# CW45 for concealed carry



## steves1017 (Feb 9, 2008)

Always looking for the ideal concealed carry handgun, I recently added an inexpensive CW45 to my P9 and CW40.

To my surprise, the CW45 was MUCH MORE comfortable to shoot than the CW40, with probably 50% less perceived recoil. The accuracy was excellent!

The factors I use for picking the most ideal concealed weapon are: mag capacity, caliber, size, ease of use, and reliability. The CW45 certainly has beaten the two former front runners for near perfect....the Glock 27 and 36.

I have ordered a 7-shot mag, which will give the CW45 a repectable eight shots, the .45 ACP is certainly the best caliber one can use, the slimness and weight make the little Kahr a pleasure to wear, the only controls is a slide release with a "safer than Glock" long, light DB trigger pull, and the reliability seems to be on a par with Glock and Sig.

The CW45 is almost small enough for a pocket pistol, and certainly ideal for Smart Carry. With an inexpensive Don Hume IWB holster it is suitable for summer wear, as well as under a suit coat.

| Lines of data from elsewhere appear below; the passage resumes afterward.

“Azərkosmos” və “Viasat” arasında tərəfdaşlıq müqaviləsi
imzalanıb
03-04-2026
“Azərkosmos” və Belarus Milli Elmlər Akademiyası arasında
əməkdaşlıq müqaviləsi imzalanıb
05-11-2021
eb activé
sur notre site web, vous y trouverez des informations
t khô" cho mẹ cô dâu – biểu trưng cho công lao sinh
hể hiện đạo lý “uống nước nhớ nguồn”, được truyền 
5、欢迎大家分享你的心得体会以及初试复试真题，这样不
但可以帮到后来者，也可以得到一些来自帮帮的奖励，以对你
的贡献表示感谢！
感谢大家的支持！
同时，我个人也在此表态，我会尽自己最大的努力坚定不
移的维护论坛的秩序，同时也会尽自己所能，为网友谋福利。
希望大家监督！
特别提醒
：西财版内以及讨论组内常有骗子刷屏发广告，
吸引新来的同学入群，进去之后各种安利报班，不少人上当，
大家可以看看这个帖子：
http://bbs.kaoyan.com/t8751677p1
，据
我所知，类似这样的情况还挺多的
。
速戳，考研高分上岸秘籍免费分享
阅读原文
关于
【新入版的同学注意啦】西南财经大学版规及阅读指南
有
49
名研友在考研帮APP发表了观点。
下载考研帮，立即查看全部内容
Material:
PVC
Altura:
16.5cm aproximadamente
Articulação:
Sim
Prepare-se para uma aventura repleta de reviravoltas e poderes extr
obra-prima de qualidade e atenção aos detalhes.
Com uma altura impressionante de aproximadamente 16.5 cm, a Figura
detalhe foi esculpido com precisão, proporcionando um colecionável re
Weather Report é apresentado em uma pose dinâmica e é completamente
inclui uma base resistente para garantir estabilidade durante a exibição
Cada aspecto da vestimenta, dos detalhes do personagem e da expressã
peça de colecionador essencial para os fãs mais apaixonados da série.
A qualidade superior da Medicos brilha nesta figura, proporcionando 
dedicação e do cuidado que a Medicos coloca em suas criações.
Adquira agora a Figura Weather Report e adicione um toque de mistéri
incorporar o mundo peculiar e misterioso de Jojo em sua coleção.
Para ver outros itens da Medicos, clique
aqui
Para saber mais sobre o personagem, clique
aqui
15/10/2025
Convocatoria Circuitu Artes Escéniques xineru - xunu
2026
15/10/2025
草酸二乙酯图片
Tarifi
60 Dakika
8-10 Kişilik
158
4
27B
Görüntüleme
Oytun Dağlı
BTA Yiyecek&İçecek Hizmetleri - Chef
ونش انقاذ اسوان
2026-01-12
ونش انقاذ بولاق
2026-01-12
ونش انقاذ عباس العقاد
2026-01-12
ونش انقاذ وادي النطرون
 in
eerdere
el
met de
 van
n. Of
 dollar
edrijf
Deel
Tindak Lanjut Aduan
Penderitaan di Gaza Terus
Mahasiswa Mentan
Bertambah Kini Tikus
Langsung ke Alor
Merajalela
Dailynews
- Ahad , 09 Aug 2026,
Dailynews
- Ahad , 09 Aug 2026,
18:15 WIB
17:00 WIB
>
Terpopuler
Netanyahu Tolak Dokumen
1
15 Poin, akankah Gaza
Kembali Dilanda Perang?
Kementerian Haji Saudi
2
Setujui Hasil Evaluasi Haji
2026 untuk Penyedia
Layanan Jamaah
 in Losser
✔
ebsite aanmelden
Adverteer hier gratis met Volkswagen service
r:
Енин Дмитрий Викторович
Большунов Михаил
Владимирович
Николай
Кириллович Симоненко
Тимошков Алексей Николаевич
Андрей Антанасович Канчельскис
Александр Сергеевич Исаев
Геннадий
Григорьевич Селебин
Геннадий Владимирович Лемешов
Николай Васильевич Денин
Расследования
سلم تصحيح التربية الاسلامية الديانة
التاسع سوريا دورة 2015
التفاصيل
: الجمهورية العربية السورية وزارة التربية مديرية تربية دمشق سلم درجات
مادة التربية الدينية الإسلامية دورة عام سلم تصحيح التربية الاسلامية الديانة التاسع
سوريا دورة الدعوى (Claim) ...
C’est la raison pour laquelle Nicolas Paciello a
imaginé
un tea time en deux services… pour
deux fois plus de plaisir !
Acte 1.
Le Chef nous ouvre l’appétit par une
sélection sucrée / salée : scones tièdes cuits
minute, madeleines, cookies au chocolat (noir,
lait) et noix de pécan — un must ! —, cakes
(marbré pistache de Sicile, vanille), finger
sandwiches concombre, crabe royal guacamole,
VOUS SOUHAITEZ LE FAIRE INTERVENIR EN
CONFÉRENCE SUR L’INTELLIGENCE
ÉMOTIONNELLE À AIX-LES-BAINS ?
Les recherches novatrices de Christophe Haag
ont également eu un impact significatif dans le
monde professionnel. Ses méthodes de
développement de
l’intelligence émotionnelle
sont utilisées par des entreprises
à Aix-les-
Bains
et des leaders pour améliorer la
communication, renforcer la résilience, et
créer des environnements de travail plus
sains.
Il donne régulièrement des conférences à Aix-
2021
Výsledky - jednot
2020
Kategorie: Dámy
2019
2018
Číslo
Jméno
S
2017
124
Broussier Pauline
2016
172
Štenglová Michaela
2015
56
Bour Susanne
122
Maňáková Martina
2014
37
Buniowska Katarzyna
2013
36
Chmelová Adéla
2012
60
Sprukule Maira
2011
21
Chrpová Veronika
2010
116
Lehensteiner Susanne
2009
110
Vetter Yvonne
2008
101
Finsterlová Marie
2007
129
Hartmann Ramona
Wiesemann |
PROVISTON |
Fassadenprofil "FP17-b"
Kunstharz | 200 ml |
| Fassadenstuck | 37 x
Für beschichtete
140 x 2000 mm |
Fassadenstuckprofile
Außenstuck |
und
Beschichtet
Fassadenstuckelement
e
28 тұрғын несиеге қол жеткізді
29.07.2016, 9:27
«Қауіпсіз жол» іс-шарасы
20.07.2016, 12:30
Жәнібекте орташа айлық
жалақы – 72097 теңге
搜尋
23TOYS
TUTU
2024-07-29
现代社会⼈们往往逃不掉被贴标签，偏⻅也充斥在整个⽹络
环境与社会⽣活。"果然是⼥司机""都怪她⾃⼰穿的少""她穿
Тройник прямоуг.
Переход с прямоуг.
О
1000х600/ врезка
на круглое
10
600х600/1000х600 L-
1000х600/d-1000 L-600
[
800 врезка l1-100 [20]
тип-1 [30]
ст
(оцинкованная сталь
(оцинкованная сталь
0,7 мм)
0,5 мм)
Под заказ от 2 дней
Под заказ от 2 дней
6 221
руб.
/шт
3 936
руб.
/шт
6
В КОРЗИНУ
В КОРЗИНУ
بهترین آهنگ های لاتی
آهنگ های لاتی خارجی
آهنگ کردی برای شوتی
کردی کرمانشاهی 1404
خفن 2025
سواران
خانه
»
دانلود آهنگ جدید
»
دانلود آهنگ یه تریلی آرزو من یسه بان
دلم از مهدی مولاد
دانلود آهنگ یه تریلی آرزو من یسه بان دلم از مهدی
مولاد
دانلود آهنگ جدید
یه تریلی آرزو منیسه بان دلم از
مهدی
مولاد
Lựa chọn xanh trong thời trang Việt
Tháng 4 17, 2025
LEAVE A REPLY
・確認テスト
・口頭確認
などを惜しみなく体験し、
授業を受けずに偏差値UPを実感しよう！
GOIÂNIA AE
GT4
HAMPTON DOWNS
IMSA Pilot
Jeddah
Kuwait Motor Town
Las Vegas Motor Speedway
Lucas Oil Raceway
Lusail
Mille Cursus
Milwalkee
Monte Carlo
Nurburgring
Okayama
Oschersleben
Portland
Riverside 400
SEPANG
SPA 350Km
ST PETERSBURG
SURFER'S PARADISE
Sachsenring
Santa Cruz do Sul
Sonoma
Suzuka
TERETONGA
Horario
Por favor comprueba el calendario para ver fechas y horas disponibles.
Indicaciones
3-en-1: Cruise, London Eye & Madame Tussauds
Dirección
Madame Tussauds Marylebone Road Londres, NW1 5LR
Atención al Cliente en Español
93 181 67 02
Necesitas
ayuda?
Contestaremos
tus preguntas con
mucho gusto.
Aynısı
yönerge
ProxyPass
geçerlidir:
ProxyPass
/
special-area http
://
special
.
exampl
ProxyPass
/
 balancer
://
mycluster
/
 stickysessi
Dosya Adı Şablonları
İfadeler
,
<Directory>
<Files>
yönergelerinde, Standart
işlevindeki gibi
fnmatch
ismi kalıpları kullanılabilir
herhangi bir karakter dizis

Finally, the CW series of Kahr is the less-expensive option for Kahr handguns. I bought my CW45 for $425.00 plus tax. I did have to order an extra mag for $27.00 since extra mags aren't offered with the CW series.

Again, well pleased with this little gem!

Steve


----------



## Baldy (Jun 21, 2006)

Good report. Sure is great when it all comes together for you. Good luck.


----------